The U.S. hit the debt ceiling
The U.S. Debt Ceiling is an essential fiscal tool that has been around for a while; however, it has recently become a source of much debate and discussion.
The debt ceiling is the legal limit to which the U.S. government can borrow money from the public. It has become a significant issue for Congress and the President as the U.S. borrows more money than it can pay back. This article will discuss the history and current state of the U.S. Debt Ceiling and how it impacts the U.S. economy. We will also look at some of the proposed solutions for the debt ceiling and the implications for the U.S. economy.
The U.S. hit the debt ceiling on Thursday, forcing the Treasury Department to take exceptional measures to continue delivering the state’s bills.
Secretary Janet Yellen informed Congress that the Treasury Department has begun to take “extraordinary measures” to keep the United States from breaching the debt ceiling. The statutory cap, currently set at $31.4 trillion, on how much the nation can borrow to pay its bills to “meet its existing legal obligations” approved by past legislation can only be raised by Congress.
What is the debt ceiling?
Established by Congress, the debt ceiling is the maximum amount the federal government can borrow to finance obligations lawmakers and presidents have already approved – since the government runs budget deficits and the revenue it collects is insufficient. Increasing the cap does not authorize new spending commitments.
The debt ceiling, which currently stands at $31.4 trillion, was created more than a century ago and has been modified more than 100 times since World War II.

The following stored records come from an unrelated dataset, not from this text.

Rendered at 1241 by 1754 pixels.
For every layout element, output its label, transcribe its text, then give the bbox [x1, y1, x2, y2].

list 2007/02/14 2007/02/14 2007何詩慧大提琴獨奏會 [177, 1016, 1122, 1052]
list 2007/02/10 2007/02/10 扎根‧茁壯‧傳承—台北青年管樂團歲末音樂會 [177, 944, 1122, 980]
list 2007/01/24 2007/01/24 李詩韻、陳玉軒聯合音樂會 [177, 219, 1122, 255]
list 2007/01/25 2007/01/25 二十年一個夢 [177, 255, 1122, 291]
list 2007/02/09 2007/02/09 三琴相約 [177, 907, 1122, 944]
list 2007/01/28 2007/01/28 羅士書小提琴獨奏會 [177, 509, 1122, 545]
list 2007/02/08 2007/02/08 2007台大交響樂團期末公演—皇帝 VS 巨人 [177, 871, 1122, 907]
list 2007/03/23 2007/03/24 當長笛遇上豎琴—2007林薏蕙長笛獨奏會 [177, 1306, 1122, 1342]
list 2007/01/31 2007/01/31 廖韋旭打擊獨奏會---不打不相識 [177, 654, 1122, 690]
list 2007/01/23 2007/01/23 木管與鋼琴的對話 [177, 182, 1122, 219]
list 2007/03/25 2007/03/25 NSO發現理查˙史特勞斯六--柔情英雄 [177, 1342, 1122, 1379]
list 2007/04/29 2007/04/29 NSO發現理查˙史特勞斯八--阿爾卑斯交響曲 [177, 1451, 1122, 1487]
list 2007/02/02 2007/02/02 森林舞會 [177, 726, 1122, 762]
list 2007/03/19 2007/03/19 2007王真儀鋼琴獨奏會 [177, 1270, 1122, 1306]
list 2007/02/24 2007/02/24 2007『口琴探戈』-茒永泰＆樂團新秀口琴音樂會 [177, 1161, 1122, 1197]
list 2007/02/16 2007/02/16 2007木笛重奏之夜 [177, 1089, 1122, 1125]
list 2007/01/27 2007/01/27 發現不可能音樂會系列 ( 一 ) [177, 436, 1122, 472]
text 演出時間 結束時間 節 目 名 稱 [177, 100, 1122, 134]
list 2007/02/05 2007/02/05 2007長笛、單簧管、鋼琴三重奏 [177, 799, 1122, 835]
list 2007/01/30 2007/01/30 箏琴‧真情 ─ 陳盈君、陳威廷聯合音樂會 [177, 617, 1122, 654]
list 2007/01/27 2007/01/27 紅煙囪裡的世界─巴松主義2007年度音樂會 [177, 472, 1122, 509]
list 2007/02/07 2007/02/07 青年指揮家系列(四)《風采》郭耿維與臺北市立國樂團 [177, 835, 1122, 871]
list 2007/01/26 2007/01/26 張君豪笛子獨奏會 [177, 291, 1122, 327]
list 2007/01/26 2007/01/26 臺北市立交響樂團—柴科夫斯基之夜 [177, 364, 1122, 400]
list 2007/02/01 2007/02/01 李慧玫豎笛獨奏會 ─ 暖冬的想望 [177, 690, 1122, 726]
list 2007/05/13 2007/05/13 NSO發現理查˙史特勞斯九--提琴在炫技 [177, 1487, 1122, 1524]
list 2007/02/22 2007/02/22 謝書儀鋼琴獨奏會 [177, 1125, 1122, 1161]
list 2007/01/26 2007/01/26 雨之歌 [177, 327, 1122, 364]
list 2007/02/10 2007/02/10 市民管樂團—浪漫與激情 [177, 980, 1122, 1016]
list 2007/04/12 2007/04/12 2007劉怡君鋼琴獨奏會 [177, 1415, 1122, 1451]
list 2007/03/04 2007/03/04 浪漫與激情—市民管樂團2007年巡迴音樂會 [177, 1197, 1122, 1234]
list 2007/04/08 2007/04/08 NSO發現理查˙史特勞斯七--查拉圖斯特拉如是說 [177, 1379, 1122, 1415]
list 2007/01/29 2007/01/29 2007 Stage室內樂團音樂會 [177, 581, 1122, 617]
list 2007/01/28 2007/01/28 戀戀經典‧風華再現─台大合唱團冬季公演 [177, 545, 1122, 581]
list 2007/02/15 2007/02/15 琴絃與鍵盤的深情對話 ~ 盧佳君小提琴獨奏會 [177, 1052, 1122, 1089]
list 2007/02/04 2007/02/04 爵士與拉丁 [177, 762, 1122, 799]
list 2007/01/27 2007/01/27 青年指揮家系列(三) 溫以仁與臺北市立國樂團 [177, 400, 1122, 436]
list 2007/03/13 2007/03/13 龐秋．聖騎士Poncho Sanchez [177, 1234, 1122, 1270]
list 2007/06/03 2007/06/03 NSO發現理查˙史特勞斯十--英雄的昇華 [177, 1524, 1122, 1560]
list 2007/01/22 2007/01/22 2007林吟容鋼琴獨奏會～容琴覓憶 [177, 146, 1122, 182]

Where does the debt ceiling stand now?
The debt ceiling is currently in political limbo, with the Biden administration and Republicans in the House of Representatives at an impasse. Republicans have clarified that they will not agree to raise the limit unless the Biden administration agrees to spend cuts. In the meantime, Treasury Secretary Janet Yellen and her team are trying to find ways to keep the debt ceiling from becoming a crisis. This includes suspending new investments in the Civil Service Retirement and Disability Fund and the Postal Service Retiree Health Benefits Fund. In doing so, they aim to keep the debt ceiling from becoming a major issue.
What could happen as the U.S. approaches a default?
As the U.S. approaches a possible default, the risks to the global economy are increasing. The U.S. has never defaulted on its debt, but a default could have serious repercussions in the markets.
If the U.S. defaults, investors would likely face market volatility, including sharp declines in stocks and companies that rely heavily on the government. This could be similar to the 2011 debt ceiling crisis, when the U.S. received a downgrade in its credit rating and stocks sold off sharply.
“It seems to take visceral market volatility to force politicians to the table,” says Ross Mayfield, an investment strategy analyst at Baird Private Wealth Management.
In any case, it’s important to remember that the U.S. will likely take steps to avoid a default, but it’s wise to be prepared for potential market turbulence in the event of a default.
What are extraordinary measures?
Extraordinary measures are behind-the-scenes accounting maneuvers taken by Treasury Secretaries to prevent a default on the federal debt. Congress has authorized Secretaries from both Democratic and Republican administrations to take such measures to give lawmakers more time to increase or suspend the debt limit. For this situation, the Secretary of the Treasury Janet Yellen has proposed selling existing investments and suspending reinvestments of the Civil Service Retirement and Disability Fund and the Postal Service Retiree Health Benefits Fund. Additionally, she is suspending the reinvestment of a government securities fund of the Federal Employees Retirement System Thrift Savings Plan.
These funds are invested in special-issue Treasury securities, which count against the debt limit. Yellen’s actions would reduce the amount of outstanding debt subject to the limit and temporarily provide the agency with additional capacity to continue financing the federal government’s operations.
Will Congress raise the debt ceiling?
Recent events in the House of Representatives have raised uncertainty about whether the newly elected Speaker of the House, Kevin McCarthy, will be able to successfully negotiate a deal between hardline Republicans and Democrats. Republicans have suggested using the debt ceiling crisis as leverage to cut down government spending and balance the US budget, while Democrats have advocated for a clean debt ceiling increase without any conditions attached.
The White House has reiterated that it will not make any concessions on raising the debt ceiling and will not enter into negotiations. To ensure the government can pay its bills, House Republicans are preparing contingency plans that would instruct the Treasury Department to prioritize payments if Congress fails to agree on how to raise the debt ceiling.
The likelihood of Congress raising the debt ceiling is uncertain. However, it is clear that Congress must come to a resolution to ensure the government can pay its bills and prevent a potential default.
How is the debt ceiling crisis different from a federal government shutdown?
The federal government shutdown and the debt ceiling crisis are distinctly different, yet often confused. While a government shutdown occurs when Congress fails to pass a federal funding bill, a debt ceiling crisis is triggered when Congress does not approve legislation to increase the nation’s borrowing limit. Last month, Congress passed a $1.7 trillion federal spending bill, thus averting a potential government shutdown and ensuring federal employees will receive their paychecks. The legislation will ensure government operations continue until the end of the fiscal year on September 30.